A 2009 peer-reviewed study published by the National Center for Biotechnology Information’s (NCBI) National Library of Medicine, found that shorter-than-average telomere length when compared to others in a similar age group has been associated with an increased incidence of age-related diseases and decreased lifespan.
The author, Masood A. Shammas of Harvard’s Dana Farber Cancer Institute, concluded that:
“The rate of telomere shortening can be either increased or decreased by specific lifestyle factors. Better choice of diet and activities has great potential to reduce the rate of telomere shortening or at least prevent excessive telomere attrition, leading to delayed onset of age-associated diseased and increased lifespan.”
This mirrors the message your board-certified dermatologists at Skin Associates of South Florida frequently tell our patients – if you search the Internet, you’ll find a host of pills purporting to lengthen your telomeres with the enzyme telomerase or other supportive nutrients, but no firm evidence exists to support their assertions. In addition, telomerase is known to protect cancer cells as well as normal ones, which some believe could encourage the growth of various types of cancers in the body.
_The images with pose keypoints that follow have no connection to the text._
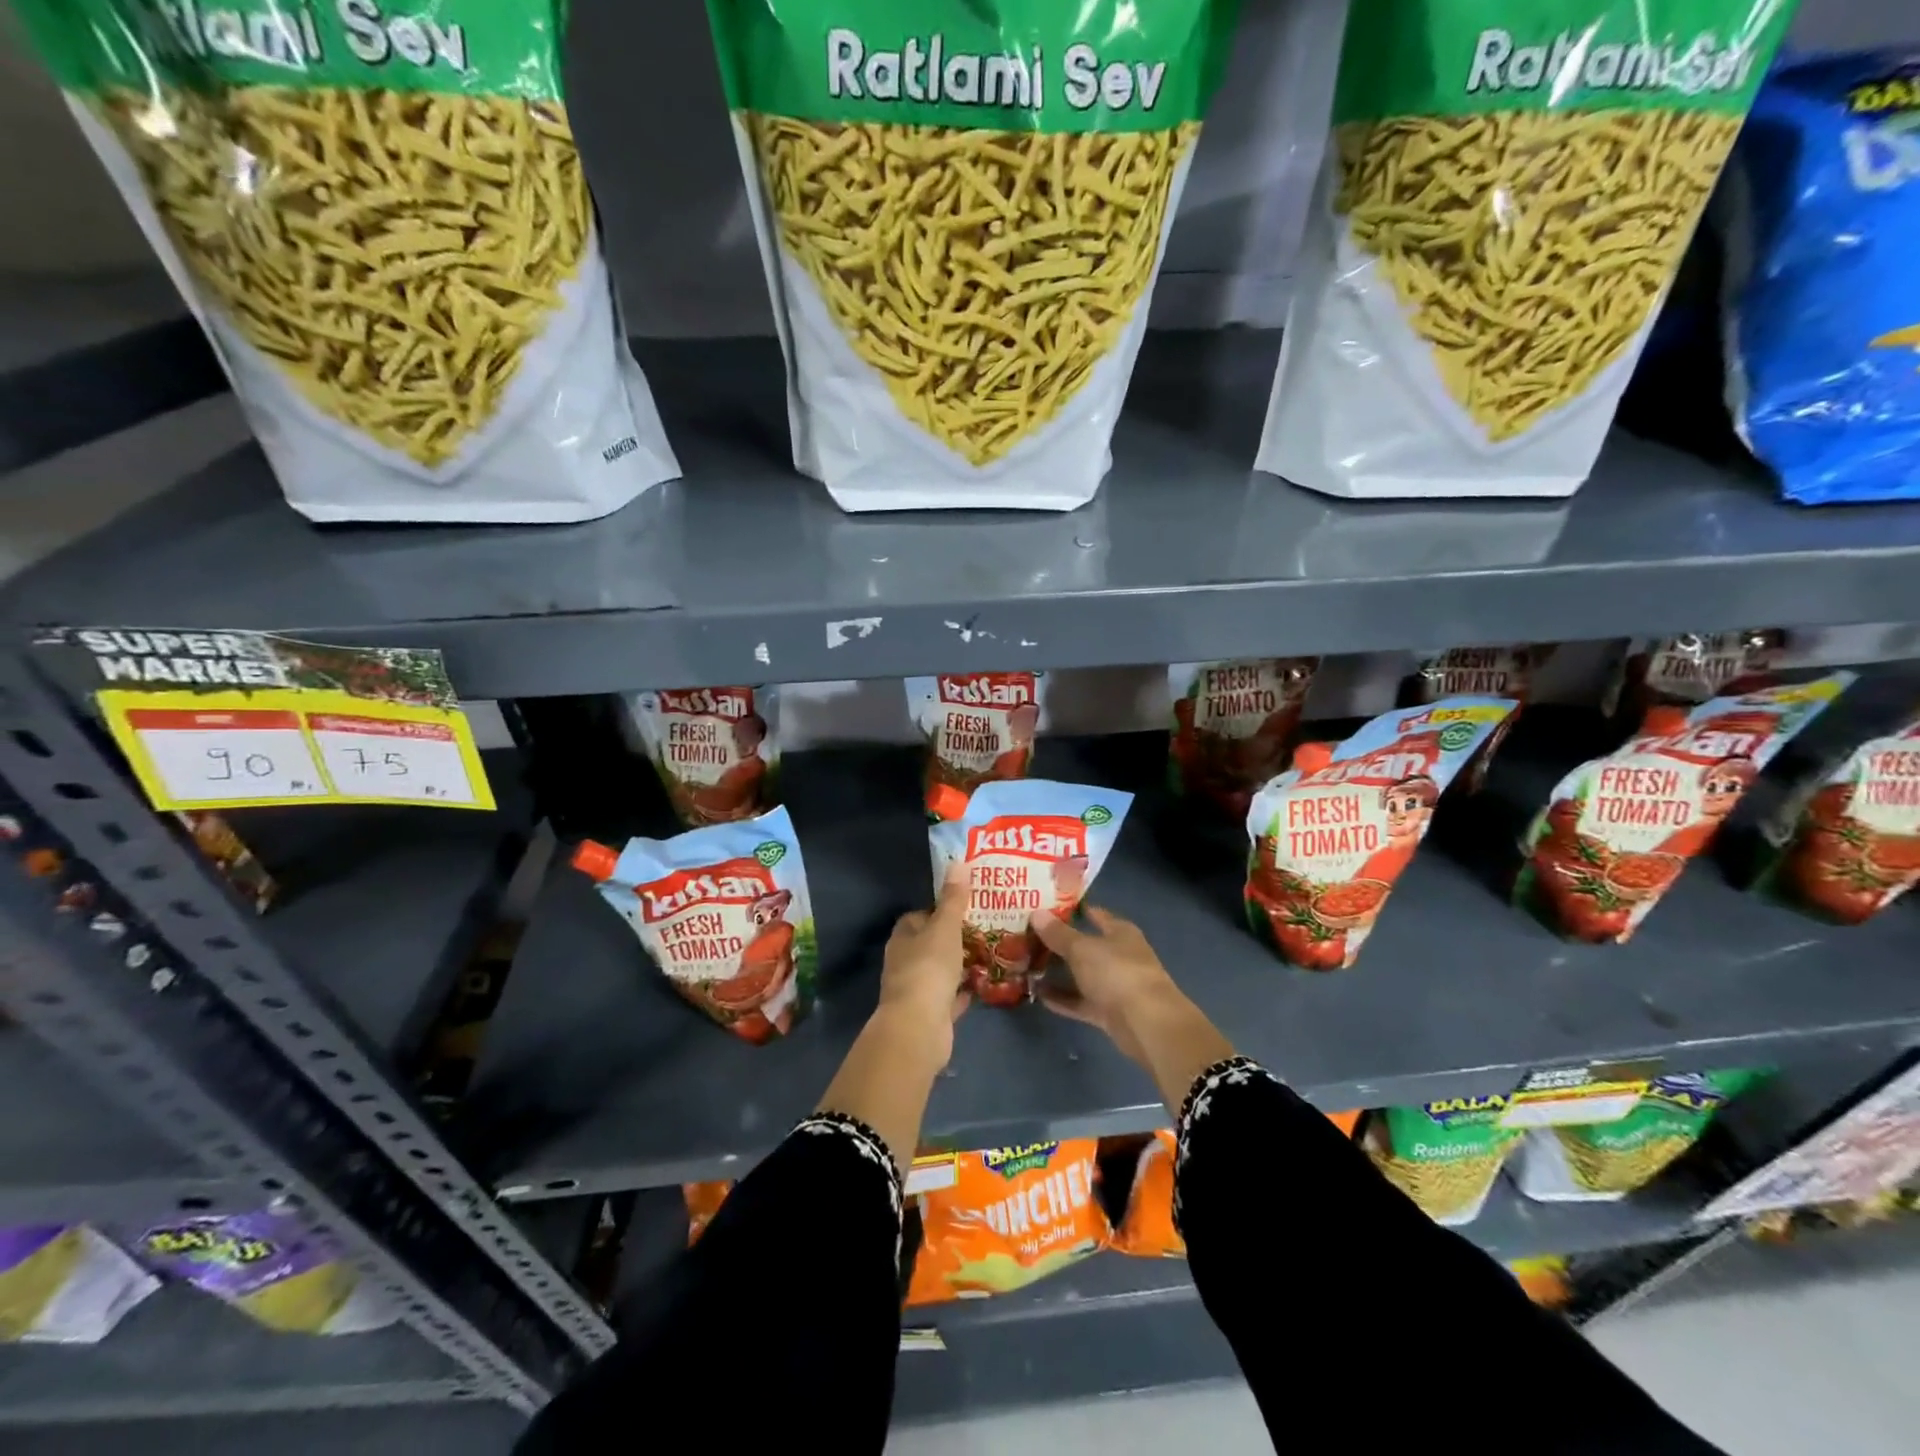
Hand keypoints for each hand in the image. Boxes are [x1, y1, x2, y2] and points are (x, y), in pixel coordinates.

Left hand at [877, 863, 971, 1061]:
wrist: (918, 1028)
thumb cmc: (928, 969)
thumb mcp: (945, 927)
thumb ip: (953, 899)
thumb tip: (957, 861)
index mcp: (903, 938)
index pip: (919, 916)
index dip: (940, 910)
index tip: (966, 906)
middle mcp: (905, 962)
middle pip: (931, 944)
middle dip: (954, 938)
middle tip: (985, 928)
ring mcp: (916, 990)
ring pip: (941, 971)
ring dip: (960, 965)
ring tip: (991, 953)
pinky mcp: (930, 1014)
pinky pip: (950, 997)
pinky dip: (964, 991)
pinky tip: (985, 984)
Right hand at [1031, 905, 1182, 1067]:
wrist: (1147, 1024)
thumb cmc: (1117, 973)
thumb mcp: (1082, 949)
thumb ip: (1058, 933)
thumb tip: (1036, 913)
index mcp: (1120, 932)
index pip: (1095, 914)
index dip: (1072, 910)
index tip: (1045, 907)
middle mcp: (1119, 956)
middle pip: (1085, 945)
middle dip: (1058, 943)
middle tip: (1027, 937)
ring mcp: (1115, 986)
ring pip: (1082, 975)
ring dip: (1058, 973)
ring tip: (1027, 965)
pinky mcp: (1109, 1012)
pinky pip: (1080, 1002)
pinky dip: (1062, 999)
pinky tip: (1038, 995)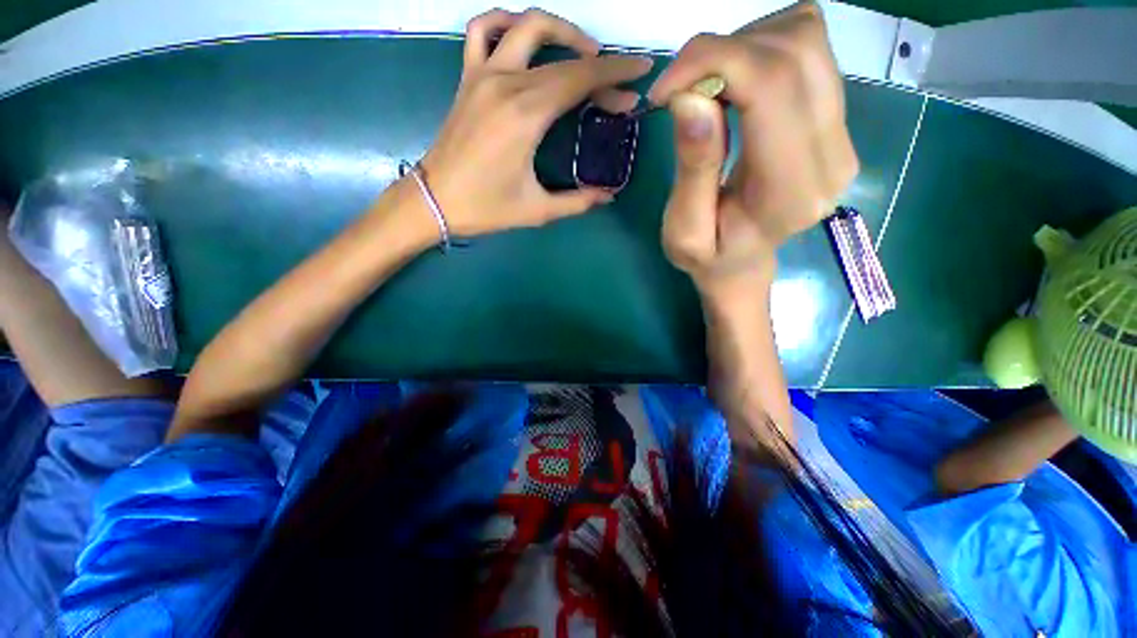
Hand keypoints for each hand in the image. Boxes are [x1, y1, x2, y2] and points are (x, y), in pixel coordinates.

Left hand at [419, 9, 651, 236]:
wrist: (435, 201)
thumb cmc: (485, 208)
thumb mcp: (537, 210)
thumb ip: (577, 201)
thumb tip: (608, 196)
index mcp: (525, 115)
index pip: (580, 78)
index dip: (615, 73)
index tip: (640, 72)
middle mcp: (506, 83)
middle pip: (564, 60)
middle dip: (600, 69)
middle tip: (618, 90)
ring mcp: (482, 74)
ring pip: (527, 27)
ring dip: (561, 31)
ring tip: (582, 52)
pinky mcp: (467, 77)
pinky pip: (483, 30)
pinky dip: (507, 23)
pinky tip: (523, 38)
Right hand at [650, 2, 858, 300]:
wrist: (744, 262)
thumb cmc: (709, 256)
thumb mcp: (684, 232)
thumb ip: (693, 170)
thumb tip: (690, 98)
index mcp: (790, 191)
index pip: (772, 86)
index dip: (713, 63)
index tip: (665, 91)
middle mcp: (832, 154)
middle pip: (794, 52)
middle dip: (722, 52)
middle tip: (680, 89)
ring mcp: (843, 132)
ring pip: (806, 39)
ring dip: (743, 47)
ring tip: (707, 89)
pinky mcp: (836, 117)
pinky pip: (810, 48)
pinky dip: (763, 48)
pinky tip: (736, 83)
Instead, as the NCBI paper states, telomere length is affected by many factors, including age, genetics, pollution exposure, social and economic status, diet and exercise, weight, stress, and smoking.
While you can’t control your age or genetics, many of the other factors are under your control. Dietary intake of antioxidants—omega-3 fatty acids, vitamins E and C, and beta-carotene—all play a vital role in telomere length, as does exercise and weight loss. And an important factor to us is of course, exposure to the ultraviolet rays of the sun, which causes shortening of the telomeres.
As much as we’d all like to pop a magic pill for health, the truth is not a secret: a healthy lifestyle equals a healthy body and radiant skin.